Astronomers find a way to “see” habitable planets orbiting other stars directly

Despite all the abundance of newly discovered planets outside our solar system, we still have not seen any worlds that can house life. Now that may have changed. A new technique allows us to see a small part of the worlds we are looking for, and on the first outing found a possible one of the closest neighbors of the Sun.

Most planets around other stars (exoplanets) have been found by their effect on their parent star, either by blocking some light or changing its motions slightly. Direct detection is limited to rare cases, such as planets so young that they are still hot enough to be observed in the infrared. Even then, we are still confined to large worlds far enough away from their sun that their light is not lost in the glare. Not the places we go to find life.

However, Kevin Wagner, a graduate student at the University of Arizona, says that this is partly because we were looking in the wrong part of the spectrum. Attempts to detect exoplanets directly were made in the near infrared, with wavelengths less than 10 microns. Yet the planets we are looking for are probably the brightest at slightly longer wavelengths.

As self-defeating as it may seem, Wagner remarked in a statement; “There is a good reason for [these choices] because the earth itself shines on you at those wavelengths.

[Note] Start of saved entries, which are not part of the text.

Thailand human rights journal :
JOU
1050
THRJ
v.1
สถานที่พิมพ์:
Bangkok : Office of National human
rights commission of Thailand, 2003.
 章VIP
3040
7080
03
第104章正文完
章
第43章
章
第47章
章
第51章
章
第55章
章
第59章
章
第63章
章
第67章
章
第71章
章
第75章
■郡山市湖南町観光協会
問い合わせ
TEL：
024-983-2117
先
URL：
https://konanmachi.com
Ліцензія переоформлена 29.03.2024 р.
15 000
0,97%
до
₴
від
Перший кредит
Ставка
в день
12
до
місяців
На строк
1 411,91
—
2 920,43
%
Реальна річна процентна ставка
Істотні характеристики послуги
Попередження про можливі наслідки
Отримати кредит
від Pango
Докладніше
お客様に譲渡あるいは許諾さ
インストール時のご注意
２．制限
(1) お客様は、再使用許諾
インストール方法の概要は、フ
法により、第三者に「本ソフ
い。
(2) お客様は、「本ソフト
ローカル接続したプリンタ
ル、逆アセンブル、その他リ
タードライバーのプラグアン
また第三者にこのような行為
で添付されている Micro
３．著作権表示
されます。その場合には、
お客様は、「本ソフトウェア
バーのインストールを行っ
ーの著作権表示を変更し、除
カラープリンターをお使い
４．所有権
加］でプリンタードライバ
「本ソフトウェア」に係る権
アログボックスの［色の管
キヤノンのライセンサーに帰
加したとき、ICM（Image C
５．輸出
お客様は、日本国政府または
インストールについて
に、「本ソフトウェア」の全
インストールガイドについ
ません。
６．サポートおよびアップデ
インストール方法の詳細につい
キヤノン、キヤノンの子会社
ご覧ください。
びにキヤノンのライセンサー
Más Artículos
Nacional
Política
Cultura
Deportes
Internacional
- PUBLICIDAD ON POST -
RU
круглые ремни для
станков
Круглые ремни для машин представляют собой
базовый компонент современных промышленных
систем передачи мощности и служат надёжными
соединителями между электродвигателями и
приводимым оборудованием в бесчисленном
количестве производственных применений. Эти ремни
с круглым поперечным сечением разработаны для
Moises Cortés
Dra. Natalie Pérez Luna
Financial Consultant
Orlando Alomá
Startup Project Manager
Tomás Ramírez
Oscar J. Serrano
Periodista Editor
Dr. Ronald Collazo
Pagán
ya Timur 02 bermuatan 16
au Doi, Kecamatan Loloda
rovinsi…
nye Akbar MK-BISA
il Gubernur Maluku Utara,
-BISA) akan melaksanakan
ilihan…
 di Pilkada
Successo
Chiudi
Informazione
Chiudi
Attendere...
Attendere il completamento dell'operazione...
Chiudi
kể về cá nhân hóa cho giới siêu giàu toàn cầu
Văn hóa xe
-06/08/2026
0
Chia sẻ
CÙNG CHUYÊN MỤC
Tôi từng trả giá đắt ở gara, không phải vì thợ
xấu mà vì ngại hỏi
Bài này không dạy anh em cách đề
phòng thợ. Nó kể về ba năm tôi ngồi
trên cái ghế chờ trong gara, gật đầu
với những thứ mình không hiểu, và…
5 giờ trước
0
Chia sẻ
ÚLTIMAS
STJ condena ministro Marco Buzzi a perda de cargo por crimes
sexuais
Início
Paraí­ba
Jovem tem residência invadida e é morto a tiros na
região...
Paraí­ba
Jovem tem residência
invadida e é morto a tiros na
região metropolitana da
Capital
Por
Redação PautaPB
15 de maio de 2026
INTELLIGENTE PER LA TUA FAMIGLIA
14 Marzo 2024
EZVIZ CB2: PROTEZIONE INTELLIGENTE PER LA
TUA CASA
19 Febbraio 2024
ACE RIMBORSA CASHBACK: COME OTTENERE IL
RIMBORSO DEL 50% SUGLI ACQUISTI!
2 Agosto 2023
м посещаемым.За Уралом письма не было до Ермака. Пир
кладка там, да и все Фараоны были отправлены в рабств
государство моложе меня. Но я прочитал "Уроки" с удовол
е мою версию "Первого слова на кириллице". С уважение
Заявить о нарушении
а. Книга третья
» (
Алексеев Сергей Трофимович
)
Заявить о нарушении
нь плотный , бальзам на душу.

It makes sense that the earth would be brightest at the same wavelengths as the earth-like planets we are trying to find, but that does not make things easy. “Infrared emissions from the air, the camera and the telescope itself are essentially drowning out your signal,” Wagner added.

In Nature Communications, Wagner describes the use of a combination of instruments to enable the Very Large Telescope (VLT) to observe the Alpha Centauri system at wavelengths of 10-20 µm, which emits the radiation of the Earth as well block the two stars.

Alpha Centauri A and B are about 11 times as far apart as the earth and the sun. A candidate planet has been found in the habitable zone of Alpha Centauri A. Image credit: NASA / ESA / Hubble

“We move one star and one star from the cliff paragraph every tenth of one second,” Wagner said. “It allows us to observe each star half the time, and, more importantly, it also allows us to subtract one frame from the next frame, which is all essentially just noise, removed from the camera and the telescope. “

Wagner and co-authors took more than 5 million images in nearly 100 hours, stacking them on top of each other and removing unwanted contributions in a way he compares to the noise-canceling headphones.

In the process, Wagner found a light source he named C1, which apparently lies in the habitable zone of Alpha Centauri A. More needs to be done to eliminate instrumental errors or clouds of dust, but C1 may also be the right thing to do.

“There is one point source that looks like what we would expect a planet to look like, which we cannot explain with the systematic error correction,” Wagner said.

The team hopes to verify the existence of C1, both with follow-up observations on the VLT, and by alternative planetary hunting methods, and to apply the same method to other stars. Nevertheless, the approach has its limitations. Apart from the fact that it takes a lot of time on one of the most expensive telescopes in the world, targets are limited to stars in the area. In addition, Wagner’s technique could not yet find an Earth-sized planet. It will probably be the smallest object about 3-5 times the radius of Earth, making it almost certainly a Neptune-style gas planet as a super-Earth.